Getting Back on Track


It’s easy to write about the good things that are happening or when things are going right, but when things are not going so great, it’s a little harder to share that…

I’ve been on a bit of a roller coaster since the end of October.  I haven’t stopped losing or exercising or tracking or going to meetings…I’ve just been up and down.  And that’s hard to admit!  Still managing an average weight loss of about .75 pounds a week; still managing to exercise 5 days a week, always tracking, not missing any meetings…and yet…

The “spark” that I had in the beginning of this journey just hasn’t been there for a while.  I’ve had to stop and really look at my motivation, my desire, my goal for this whole process.  I was starting to feel deprived in some weird way.  Like I wasn’t ever going to get to eat and enjoy the things I love (how dumb is that-I’ve been eating them all along!).  Or that I would always fight this feeling of never being good enough…no, never being perfect enough.  I’d started to look at the huge amount of weight still to lose and began to wonder if the rest of the battle was worth it or if I could just stop and be satisfied with what I had accomplished.  After all, I feel so much better, my clothes fit better, my doctor says I’m in better health, people tell me I look better…

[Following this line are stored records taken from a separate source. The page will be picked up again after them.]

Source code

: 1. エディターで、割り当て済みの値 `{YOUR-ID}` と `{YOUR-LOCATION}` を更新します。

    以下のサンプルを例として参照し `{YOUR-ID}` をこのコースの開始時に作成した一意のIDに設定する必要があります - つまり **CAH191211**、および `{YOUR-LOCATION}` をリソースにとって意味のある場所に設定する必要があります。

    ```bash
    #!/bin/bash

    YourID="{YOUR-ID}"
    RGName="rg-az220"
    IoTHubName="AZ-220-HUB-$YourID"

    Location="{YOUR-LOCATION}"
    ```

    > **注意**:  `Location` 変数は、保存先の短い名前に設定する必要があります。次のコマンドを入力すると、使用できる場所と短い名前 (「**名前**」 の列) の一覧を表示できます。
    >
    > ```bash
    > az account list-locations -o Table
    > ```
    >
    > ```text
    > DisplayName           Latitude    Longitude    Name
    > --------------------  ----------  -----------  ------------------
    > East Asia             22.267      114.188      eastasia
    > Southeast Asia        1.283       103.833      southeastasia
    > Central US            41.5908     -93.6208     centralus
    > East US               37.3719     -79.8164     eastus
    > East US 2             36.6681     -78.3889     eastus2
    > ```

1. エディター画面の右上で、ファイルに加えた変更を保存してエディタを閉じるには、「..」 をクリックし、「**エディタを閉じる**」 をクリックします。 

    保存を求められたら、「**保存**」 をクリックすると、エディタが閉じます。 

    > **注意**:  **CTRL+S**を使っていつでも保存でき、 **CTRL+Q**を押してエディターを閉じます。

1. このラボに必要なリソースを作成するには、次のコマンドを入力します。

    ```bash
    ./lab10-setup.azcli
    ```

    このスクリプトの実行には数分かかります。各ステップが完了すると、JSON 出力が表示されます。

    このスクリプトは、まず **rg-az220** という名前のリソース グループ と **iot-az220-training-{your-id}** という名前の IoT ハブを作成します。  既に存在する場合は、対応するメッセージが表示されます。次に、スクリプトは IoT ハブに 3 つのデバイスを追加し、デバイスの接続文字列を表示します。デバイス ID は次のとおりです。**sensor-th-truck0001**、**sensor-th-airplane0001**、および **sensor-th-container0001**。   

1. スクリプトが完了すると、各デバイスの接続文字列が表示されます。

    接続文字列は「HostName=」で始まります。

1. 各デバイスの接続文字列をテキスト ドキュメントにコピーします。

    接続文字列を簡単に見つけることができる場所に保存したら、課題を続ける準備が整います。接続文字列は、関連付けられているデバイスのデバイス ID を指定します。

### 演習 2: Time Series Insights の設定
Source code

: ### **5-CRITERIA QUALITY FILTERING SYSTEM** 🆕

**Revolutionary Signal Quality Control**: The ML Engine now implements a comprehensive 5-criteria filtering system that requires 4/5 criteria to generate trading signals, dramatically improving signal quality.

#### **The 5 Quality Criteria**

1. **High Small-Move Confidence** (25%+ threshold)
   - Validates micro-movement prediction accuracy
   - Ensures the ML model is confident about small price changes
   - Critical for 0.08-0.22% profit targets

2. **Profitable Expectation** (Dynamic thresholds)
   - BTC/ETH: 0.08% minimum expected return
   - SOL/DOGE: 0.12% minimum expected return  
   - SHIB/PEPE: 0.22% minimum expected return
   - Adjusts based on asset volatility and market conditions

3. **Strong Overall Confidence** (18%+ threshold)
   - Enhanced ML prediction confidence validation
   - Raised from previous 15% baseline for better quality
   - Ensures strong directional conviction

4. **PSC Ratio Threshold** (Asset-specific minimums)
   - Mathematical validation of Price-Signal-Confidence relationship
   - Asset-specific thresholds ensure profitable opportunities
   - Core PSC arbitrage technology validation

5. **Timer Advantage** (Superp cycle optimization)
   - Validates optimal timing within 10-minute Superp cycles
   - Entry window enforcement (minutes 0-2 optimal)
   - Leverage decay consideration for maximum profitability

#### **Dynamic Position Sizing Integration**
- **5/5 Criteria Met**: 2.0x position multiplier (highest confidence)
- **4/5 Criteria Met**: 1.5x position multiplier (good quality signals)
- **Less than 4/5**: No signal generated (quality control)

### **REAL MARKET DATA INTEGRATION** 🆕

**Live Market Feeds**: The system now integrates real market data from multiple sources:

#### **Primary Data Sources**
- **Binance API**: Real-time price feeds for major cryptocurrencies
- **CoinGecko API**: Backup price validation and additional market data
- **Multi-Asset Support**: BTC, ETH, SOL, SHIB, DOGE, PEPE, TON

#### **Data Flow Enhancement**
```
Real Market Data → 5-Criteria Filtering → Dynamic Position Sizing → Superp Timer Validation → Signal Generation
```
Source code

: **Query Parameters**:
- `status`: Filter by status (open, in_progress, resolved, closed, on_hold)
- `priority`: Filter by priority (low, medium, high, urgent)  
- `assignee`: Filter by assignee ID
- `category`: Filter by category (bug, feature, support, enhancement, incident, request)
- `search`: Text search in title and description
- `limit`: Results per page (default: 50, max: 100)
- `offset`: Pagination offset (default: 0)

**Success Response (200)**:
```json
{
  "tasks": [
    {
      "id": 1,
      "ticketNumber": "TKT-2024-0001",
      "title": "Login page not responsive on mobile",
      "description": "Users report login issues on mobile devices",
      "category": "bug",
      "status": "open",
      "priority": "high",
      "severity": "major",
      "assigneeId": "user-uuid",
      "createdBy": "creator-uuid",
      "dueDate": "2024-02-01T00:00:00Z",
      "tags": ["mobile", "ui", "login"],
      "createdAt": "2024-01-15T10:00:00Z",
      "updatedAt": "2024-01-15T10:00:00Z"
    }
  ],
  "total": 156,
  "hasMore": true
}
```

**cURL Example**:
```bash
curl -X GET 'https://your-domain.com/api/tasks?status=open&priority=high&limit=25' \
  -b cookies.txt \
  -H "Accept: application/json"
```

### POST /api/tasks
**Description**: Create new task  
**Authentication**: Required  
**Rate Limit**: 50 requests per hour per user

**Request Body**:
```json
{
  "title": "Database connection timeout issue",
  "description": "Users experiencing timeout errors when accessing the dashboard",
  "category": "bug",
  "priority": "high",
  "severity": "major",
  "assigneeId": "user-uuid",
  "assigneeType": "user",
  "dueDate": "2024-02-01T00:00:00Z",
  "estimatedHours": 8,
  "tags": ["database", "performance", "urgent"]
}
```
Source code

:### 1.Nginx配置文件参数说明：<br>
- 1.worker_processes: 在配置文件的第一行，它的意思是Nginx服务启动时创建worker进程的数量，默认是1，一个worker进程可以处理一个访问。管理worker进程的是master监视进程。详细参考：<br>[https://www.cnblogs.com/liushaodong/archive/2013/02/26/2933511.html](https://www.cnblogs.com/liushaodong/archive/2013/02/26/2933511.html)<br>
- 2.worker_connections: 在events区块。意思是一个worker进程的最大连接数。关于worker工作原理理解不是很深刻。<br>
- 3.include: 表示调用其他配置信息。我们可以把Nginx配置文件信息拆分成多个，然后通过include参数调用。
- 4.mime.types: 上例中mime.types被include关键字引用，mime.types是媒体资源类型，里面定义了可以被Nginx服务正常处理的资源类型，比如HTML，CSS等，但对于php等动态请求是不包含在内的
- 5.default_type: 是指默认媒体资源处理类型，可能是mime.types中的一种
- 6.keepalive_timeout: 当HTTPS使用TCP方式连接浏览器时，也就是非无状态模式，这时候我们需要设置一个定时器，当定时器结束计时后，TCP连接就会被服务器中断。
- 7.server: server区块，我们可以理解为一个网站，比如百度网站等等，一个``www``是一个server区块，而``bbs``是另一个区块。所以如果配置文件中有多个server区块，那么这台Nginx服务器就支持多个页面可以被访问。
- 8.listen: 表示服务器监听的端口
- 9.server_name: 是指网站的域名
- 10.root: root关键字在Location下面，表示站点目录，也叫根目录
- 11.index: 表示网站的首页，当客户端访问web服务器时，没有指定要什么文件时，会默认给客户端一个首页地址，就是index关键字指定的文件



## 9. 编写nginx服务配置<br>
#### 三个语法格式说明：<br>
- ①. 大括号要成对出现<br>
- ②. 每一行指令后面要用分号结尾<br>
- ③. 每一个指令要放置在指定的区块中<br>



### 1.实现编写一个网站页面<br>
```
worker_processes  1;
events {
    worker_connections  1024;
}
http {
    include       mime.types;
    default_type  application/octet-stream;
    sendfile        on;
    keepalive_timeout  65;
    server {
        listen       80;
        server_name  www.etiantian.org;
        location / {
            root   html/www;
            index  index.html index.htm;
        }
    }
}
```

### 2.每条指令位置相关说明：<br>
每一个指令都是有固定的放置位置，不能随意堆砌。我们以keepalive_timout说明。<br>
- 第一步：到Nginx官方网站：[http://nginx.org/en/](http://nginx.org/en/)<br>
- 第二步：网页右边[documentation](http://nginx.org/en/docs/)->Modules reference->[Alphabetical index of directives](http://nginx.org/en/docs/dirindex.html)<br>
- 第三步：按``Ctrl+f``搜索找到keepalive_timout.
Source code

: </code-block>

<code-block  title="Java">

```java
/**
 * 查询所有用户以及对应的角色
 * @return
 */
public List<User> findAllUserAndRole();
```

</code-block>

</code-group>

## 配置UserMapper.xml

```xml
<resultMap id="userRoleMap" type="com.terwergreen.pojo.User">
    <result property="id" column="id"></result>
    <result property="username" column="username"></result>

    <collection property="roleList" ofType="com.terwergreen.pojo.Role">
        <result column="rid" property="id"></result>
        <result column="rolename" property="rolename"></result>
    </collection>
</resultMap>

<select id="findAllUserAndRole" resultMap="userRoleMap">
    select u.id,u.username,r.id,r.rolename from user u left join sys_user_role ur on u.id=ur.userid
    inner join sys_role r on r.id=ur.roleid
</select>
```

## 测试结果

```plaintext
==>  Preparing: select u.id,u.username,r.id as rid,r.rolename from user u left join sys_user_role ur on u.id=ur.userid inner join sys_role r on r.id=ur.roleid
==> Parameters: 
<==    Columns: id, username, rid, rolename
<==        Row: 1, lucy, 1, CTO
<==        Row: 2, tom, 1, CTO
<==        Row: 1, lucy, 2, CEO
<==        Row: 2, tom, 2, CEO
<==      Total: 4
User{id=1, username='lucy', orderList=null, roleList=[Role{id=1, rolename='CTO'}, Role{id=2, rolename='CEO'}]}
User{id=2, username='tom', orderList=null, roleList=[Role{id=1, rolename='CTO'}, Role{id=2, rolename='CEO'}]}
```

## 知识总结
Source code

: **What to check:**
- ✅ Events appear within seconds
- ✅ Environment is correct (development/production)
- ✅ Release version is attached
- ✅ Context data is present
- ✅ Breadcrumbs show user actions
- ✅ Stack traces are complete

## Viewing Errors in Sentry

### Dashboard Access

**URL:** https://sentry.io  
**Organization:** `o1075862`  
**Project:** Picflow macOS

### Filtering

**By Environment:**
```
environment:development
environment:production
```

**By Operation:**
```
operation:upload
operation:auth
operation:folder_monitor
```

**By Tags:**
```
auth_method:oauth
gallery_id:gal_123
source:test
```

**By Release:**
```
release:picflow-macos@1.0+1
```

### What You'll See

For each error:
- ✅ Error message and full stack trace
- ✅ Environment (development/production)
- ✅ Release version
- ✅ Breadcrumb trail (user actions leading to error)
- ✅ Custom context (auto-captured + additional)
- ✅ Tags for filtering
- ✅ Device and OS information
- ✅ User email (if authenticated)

But there have been some challenges along the way…most recently some health challenges.  Not anything major, just mostly the effects of having lived a sedentary lifestyle for the past 25+ years and carrying around nearly 150 pounds of extra weight for all that time (I guess that’s pretty major).  The last couple of weeks have had me contemplating and refocusing.  When challenges arise or things change in my life, particularly when they change in ways that I don’t understand or desire (!), I really have to take a step back, process the information, line it up with God’s Word and try to make sense of it…and I know I can’t always make sense of it.  The biggest problem is that I think I can do all of the changing…all of the processing…all of the FIXING.  I’ve been a fixer…always have been.  I don’t want people to be unhappy; I don’t like confrontation; I don’t like change.  I want to make things right for everyone.  And things in our lives are not always sunny and rosy and right.  We are going to face challenges, defeats, disappointments and CHANGE. 

Yet…in the midst of the challenges and the changes, there is one constant in my life that I know never changes.  One constant that always succeeds in getting me back on track.  When I align myself with God’s Word and His Ways, no matter the challenges, He will see me through.  There’s great comfort, peace and assurance for this weary soul in that promise.  Is there for you?